The workshop also included information assessments and an exercise where the teachers had to break into a box by figuring out the right combination through collaboration and teamwork.

“It’s amazing how that one week has built into something a lot bigger and got a lot more people involved,” said Meadows, an assistant professor in curriculum and instruction at Tech.

As a follow-up to the workshop, five Tech nursing students went to Gordonsville Junior High School and taught 7th and 8th graders about vital signs and how nurses use these to graph and trend data to make treatment decisions.

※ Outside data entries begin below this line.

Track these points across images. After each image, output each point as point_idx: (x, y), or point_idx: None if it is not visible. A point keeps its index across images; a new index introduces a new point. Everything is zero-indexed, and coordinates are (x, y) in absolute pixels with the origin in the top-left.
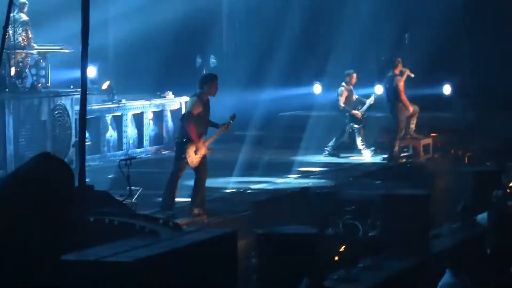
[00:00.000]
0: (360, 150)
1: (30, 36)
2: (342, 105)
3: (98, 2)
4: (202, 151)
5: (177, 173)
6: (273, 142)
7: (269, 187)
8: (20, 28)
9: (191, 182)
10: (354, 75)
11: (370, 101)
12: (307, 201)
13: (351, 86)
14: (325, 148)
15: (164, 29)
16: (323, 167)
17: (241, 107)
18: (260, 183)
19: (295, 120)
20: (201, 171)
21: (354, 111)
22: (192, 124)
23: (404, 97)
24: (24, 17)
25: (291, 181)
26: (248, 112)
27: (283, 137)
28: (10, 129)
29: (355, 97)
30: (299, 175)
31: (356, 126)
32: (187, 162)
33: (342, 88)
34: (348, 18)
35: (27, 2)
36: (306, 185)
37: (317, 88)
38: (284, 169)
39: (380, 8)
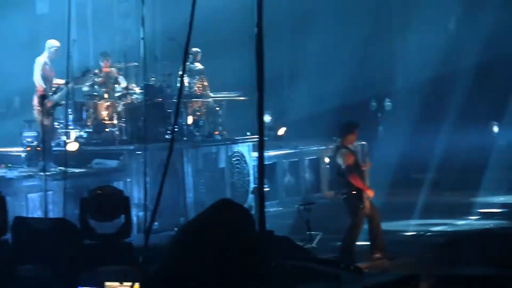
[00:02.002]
0: None
1: (205, 84)
2: None
3: (271, 49)
4: (370, 195)
5: (360, 225)
6: (451, 183)
7: (449, 229)
8: (196, 77)
9: (367, 225)
10: None
11: None
12: (489, 243)
13: None
14: None
15: (342, 75)
16: (504, 208)
17: (415, 149)
18: (440, 225)
19: (473, 161)
20: (374, 214)
21: None
22: (355, 175)
23: None
24: (198, 65)
25: (472, 222)
26: (424, 153)
27: (461, 178)
28: (189, 177)
29: None
30: (479, 217)
31: None
32: (364, 211)
33: None
34: None
35: (199, 51)
36: (487, 226)
37: (494, 128)
38: (464, 210)
39: None
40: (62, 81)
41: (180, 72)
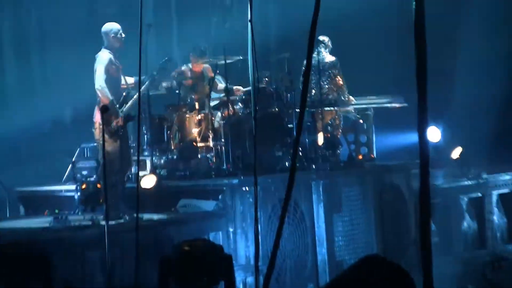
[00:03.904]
0: None
1: (340, 83)
2: None
3: (434, 40)
4: None
5: None
6: None
7: None
8: (326, 73)
9: None
10: None
11: None
12: None
13: None
14: None
15: None
16: None
17: None
18: None
19: None
20: None
21: None
22: None
23: None
24: (329, 57)
25: None
26: None
27: None
28: (321, 224)
29: None
30: None
31: None
32: None
33: None
34: None
35: (328, 39)
36: None
37: None
38: None
39: None
40: (132, 80)
41: (304, 68)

They also talked about nursing and healthcare professions at Tech and how they should start to prepare now if they wanted to pursue these fields. 

“They have all been to a nurse or know a nurse and they have all been in a business of some sort,” said Anthony, who teaches mathematics education in Tech’s College of Education. “We try to connect these STEM topics and these math standards to professions not only that are STEM professions, but professions they are familiar with.”

The GJHS students were engaged and learned things they may not of had a chance to learn if it hadn’t of been for the workshop their teacher had been a part of.

“It’s such a win-win,” added Geist. “We enjoyed getting to work with the teachers and then that was a valuable experience for our Tech students.”

Anthony, Geist, Davis and Meadows continue to be in touch with the middle school teachers who participated in the workshop and plan on having more interaction between Tech students and middle school students in the near future.

“It’s been great,” Anthony said. “We would love to go out and continue to do more with this.”